# My.2yr old Golden Retriever had become aggressive



## fostermom (Sep 6, 2007)

I would have her thyroid checked, just to be sure that there isn't an issue there. Then you need to work on not allowing any of your dogs to "guard" you. You also need to be aware that female on female aggression in dogs can occur and it can be bad. Females tend to hold a grudge. I would seriously suggest that you get a trainer to come in and observe the interactions between all of the dogs. There may be some things that you are missing or interpreting incorrectly, and that could be causing the fights to escalate.


----------



## Brandy's Mom (Oct 5, 2005)

You need to reinforce the fact that YOU are in charge. Don't put up with any posturing. If she even looks like she's about to become aggressive, correct her. Let her know that this kind of behavior is not allowed in your home. Supervise all of their interactions and kennel her when you can't be there. Be sure to reward her for positive interactions with the other dogs. 

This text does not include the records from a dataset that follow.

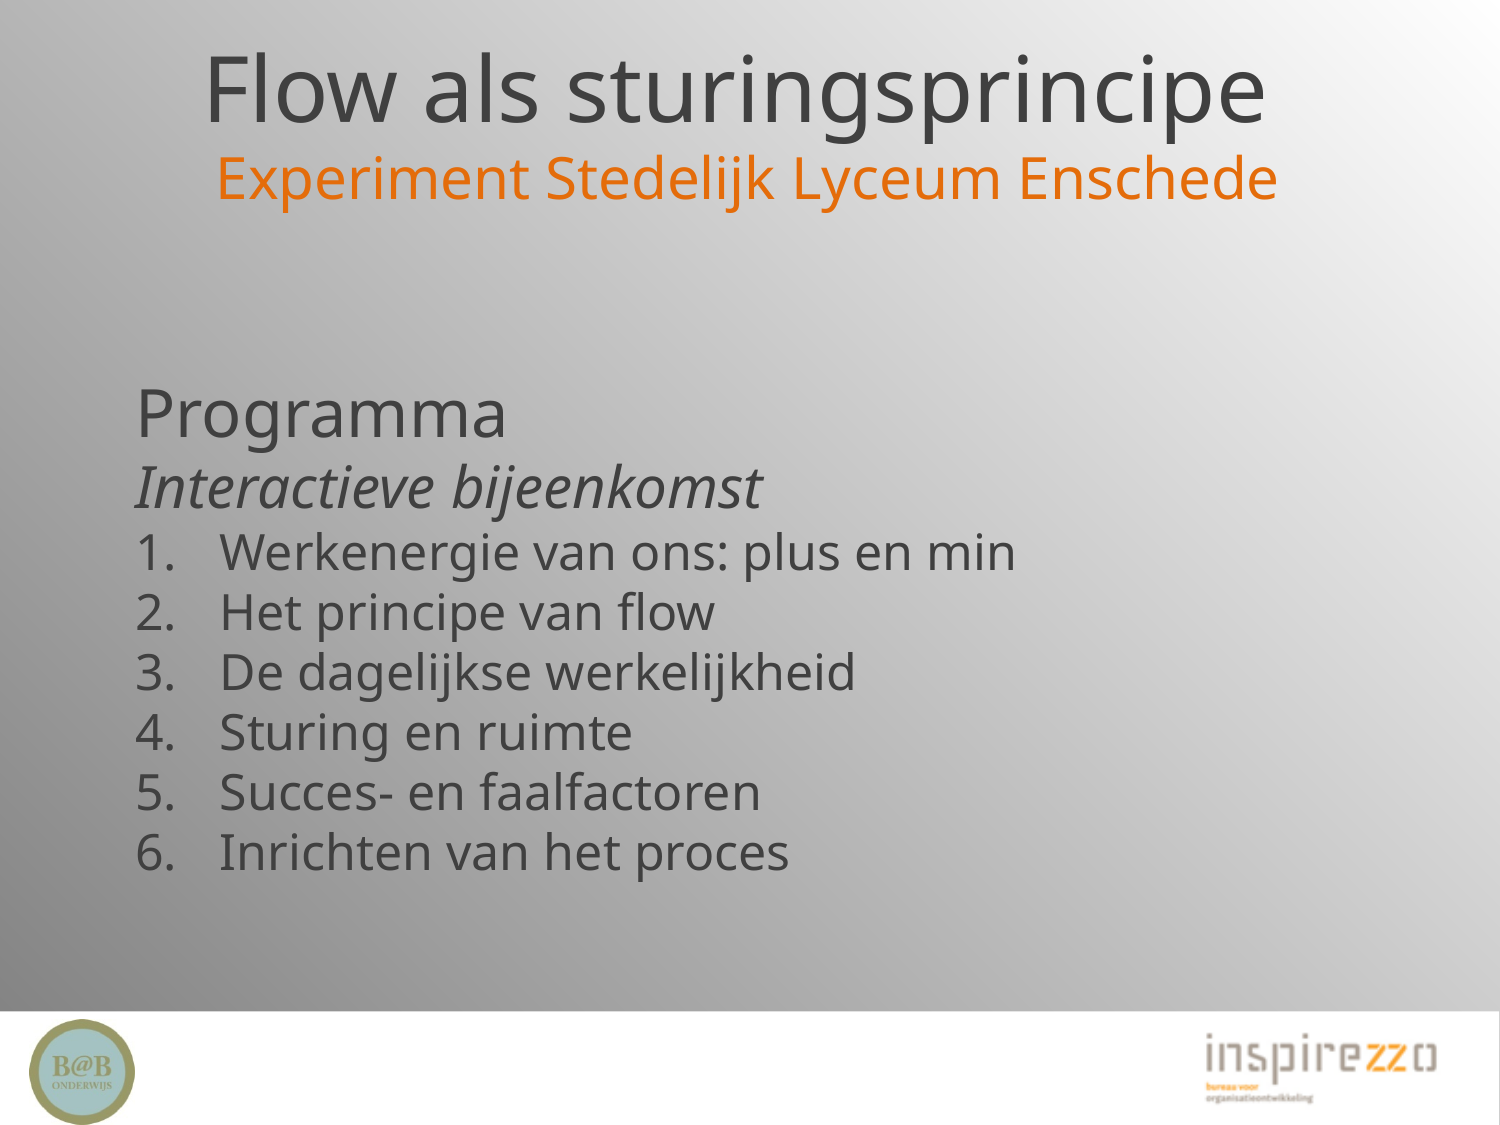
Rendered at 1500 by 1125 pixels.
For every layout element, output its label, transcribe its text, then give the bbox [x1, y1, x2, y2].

text_box Programma Interactieve bijeenkomst Werkenergie van ons: plus en min Het principe van flow De dagelijkse werkelijkheid Sturing en ruimte Succes- en faalfactoren Inrichten van het proces [120, 363, 1459, 958]
text_box Flow als sturingsprincipe Experiment Stedelijk Lyceum Enschede [18, 23, 1478, 219]
text_box [0, 1009, 1500, 1125]
picture [1091, 1015, 1494, 1123]
picture [29, 1019, 136, 1125]
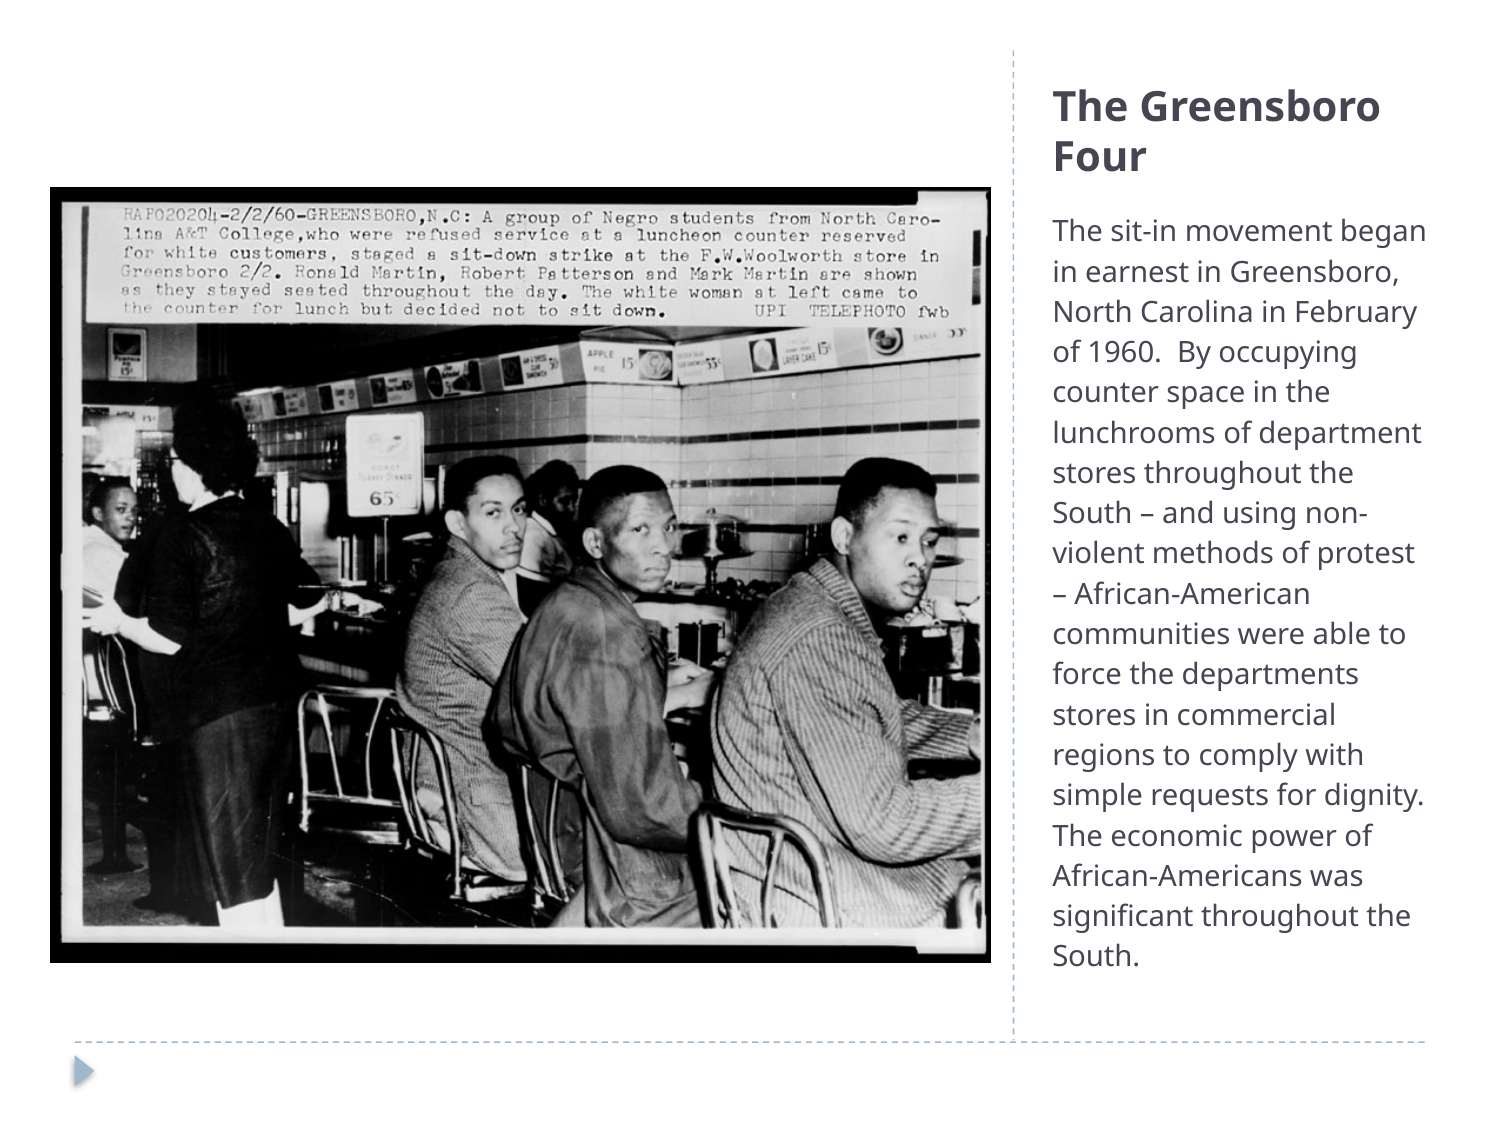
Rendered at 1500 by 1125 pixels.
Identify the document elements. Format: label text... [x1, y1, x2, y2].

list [49, 187, 992, 963]
title The Greensboro Four [1037, 50, 1450, 188]
list The sit-in movement began in earnest in Greensboro, North Carolina in February of 1960. By occupying counter space in the lunchrooms of department stores throughout the South – and using non-violent methods of protest – African-American communities were able to force the departments stores in commercial regions to comply with simple requests for dignity. The economic power of African-Americans was significant throughout the South. [1037, 200, 1450, 995]
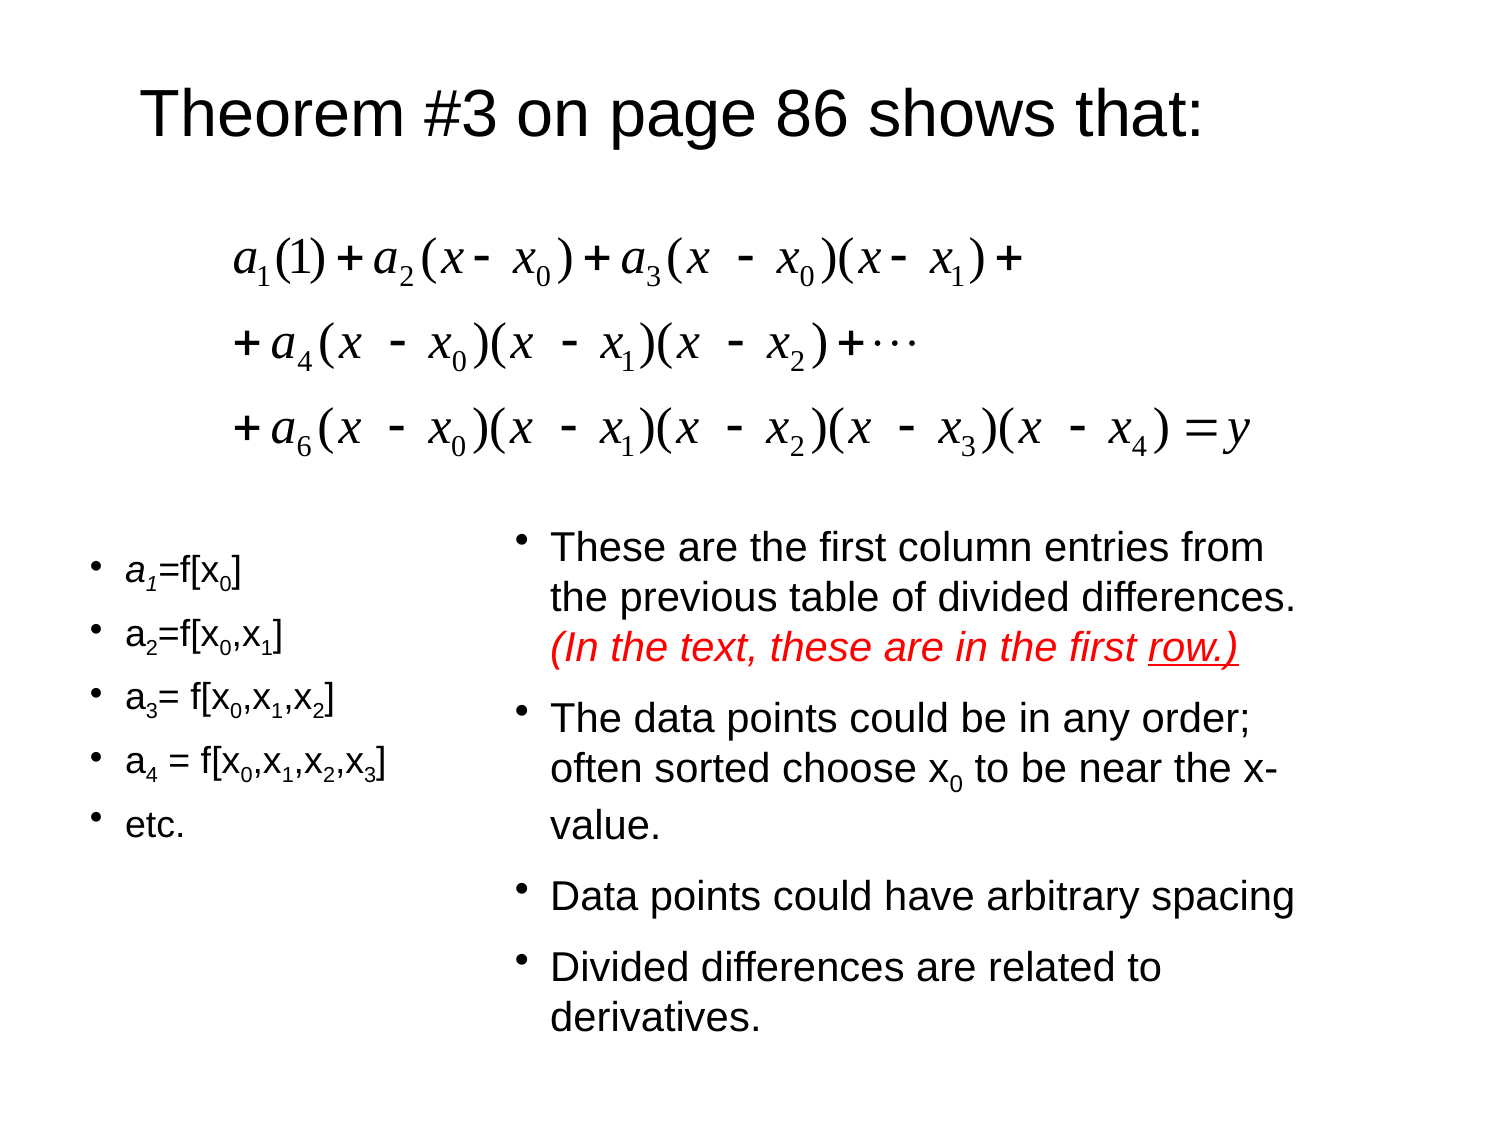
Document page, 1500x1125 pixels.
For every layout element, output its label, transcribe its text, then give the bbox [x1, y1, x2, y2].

text_box a1=f[x0] a2=f[x0,x1] a3= f[x0,x1,x2] a4 = f[x0,x1,x2,x3] etc. [74, 537, 499, 852]
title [224, 224, 1263, 475]
text_box Theorem #3 on page 86 shows that: [125, 62, 1450, 158]
text_box These are the first column entries from the previous table of divided differences. (In the text, these are in the first row.) The data points could be in any order; often sorted choose x0 to be near the x-value. Data points could have arbitrary spacing Divided differences are related to derivatives. [499, 512, 1325, 1047]
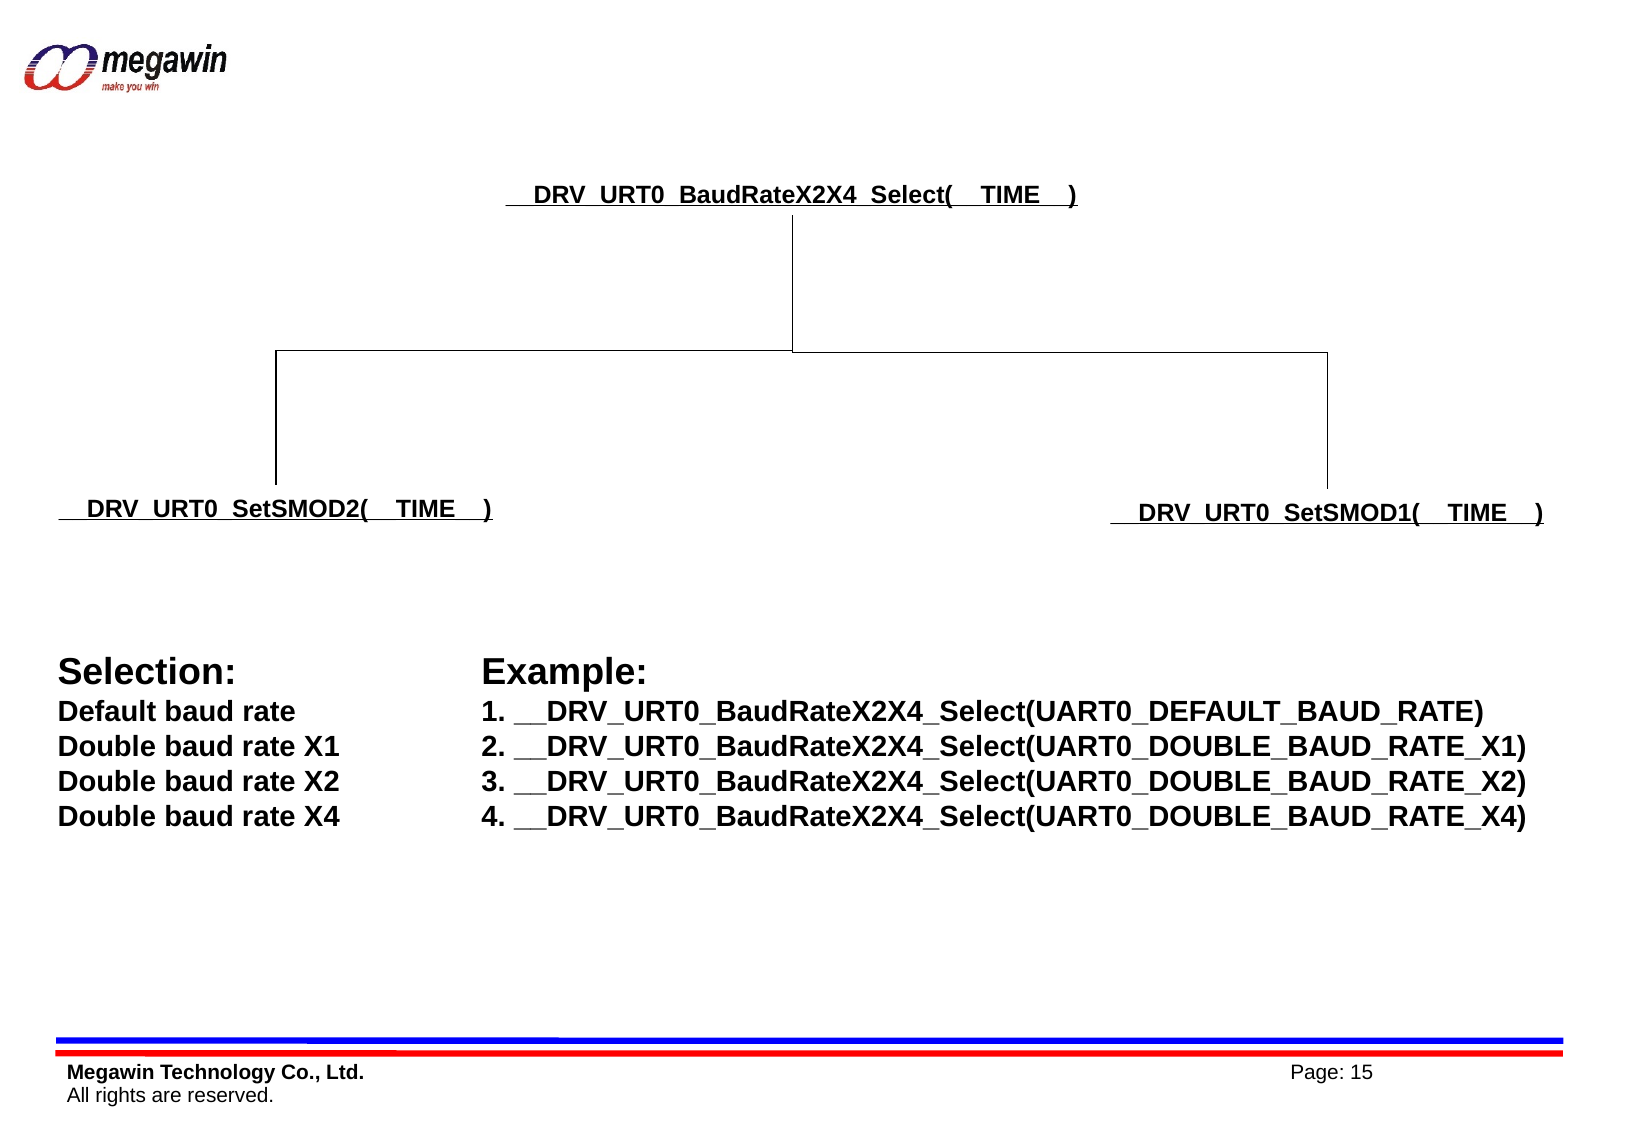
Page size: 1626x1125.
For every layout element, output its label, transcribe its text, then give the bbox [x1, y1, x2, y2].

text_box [923, 84, 1197, 621]
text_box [399, 92, 669, 609]
text_box __DRV_URT0_SetSMOD2(__TIME__) [44, 485, 399, 530]
text_box Example: 1. __DRV_URT0_BaudRateX2X4_Select(UART0_DEFAULT_BAUD_RATE) 2. __DRV_URT0_BaudRateX2X4_Select(UART0_DOUBLE_BAUD_RATE_X1) 3. __DRV_URT0_BaudRateX2X4_Select(UART0_DOUBLE_BAUD_RATE_X2) 4. __DRV_URT0_BaudRateX2X4_Select(UART0_DOUBLE_BAUD_RATE_X4) [466, 640, 1625, 885]
text_box __DRV_URT0_SetSMOD1(__TIME__) [1197, 488, 1560, 534]
picture [19, 37, 231, 97]
text_box Selection: Default baud rate Double baud rate X1 Double baud rate X2 Double baud rate X4 [42, 640, 856, 840]
text_box __DRV_URT0_BaudRateX2X4_Select(__TIME__) [669, 170, 923, 216]
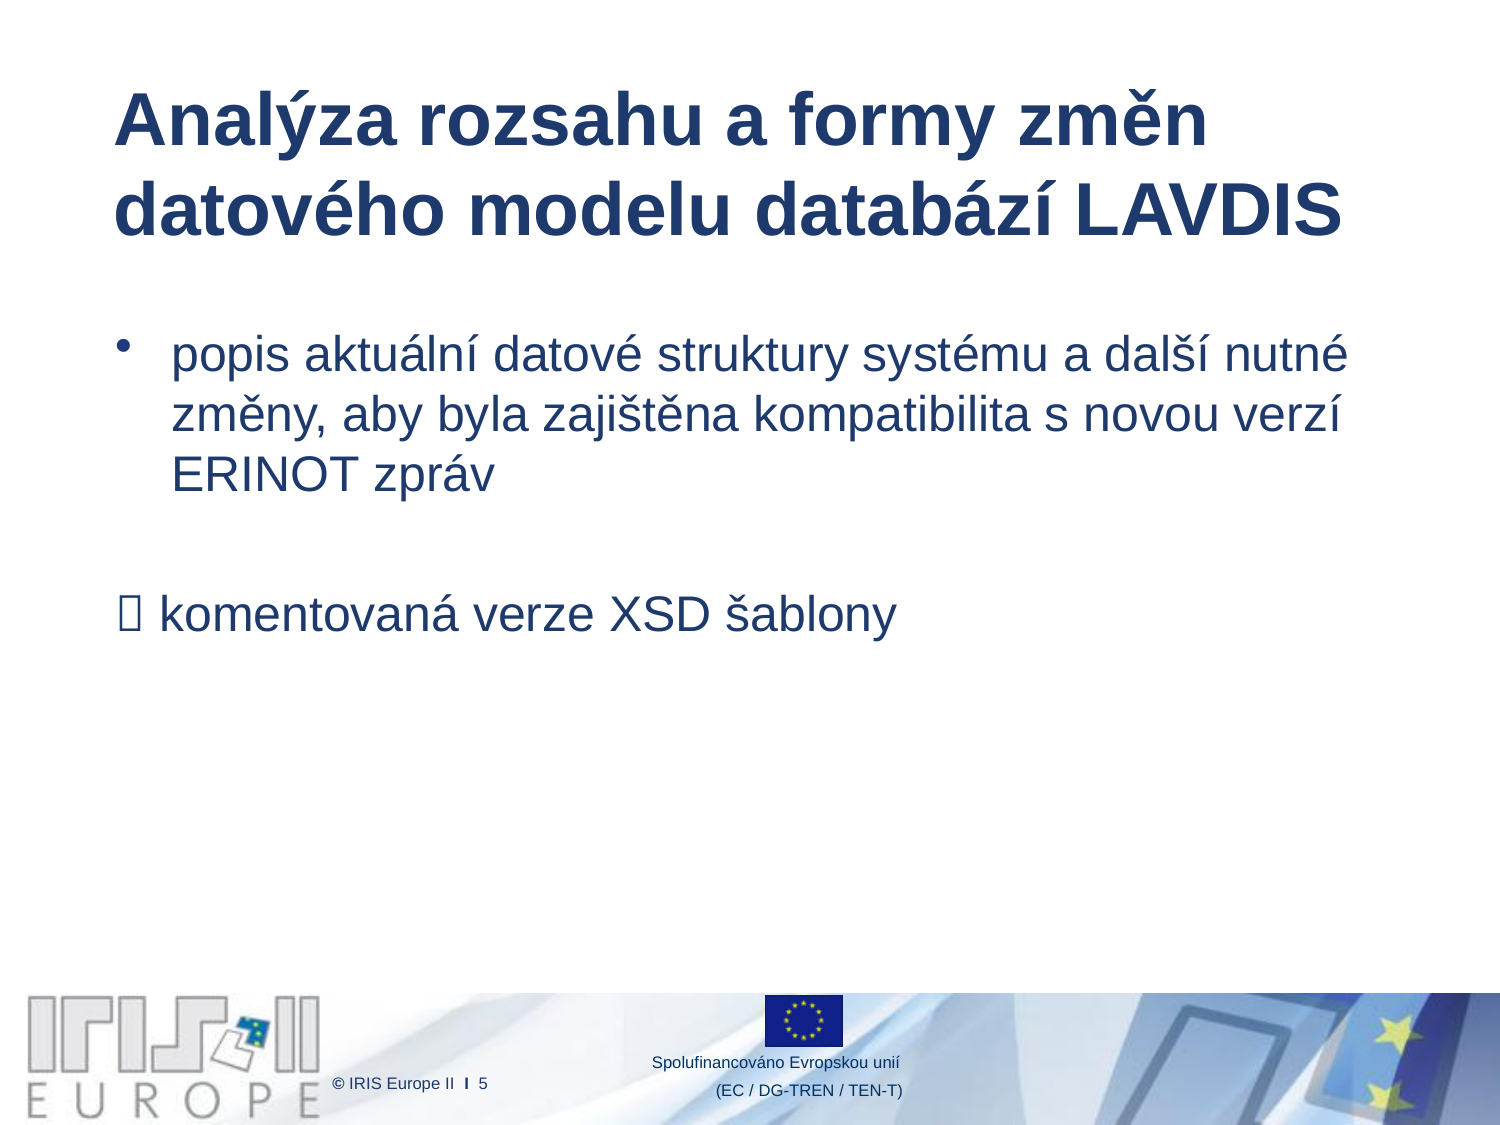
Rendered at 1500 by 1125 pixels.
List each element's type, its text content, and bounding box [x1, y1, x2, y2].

Have a trainer come into your home and show you the best way to respond.


----------



## yesiandsandy (Apr 14, 2012)

Thank you all so much for your replies i will keep a closer eye on them. good thing is they get along fine when my pitbull isn't around she treats him like a baby it all starts when the pitbull starts to irritate my yorkie,my yorkie then gets mad starts to nipp and bark then my Golden retriever Sandy starts growling at my yorkie and also when my yorkie tries to get close to me whenever Sandy is around she will growl. i will keep correcting her thanks all!


----------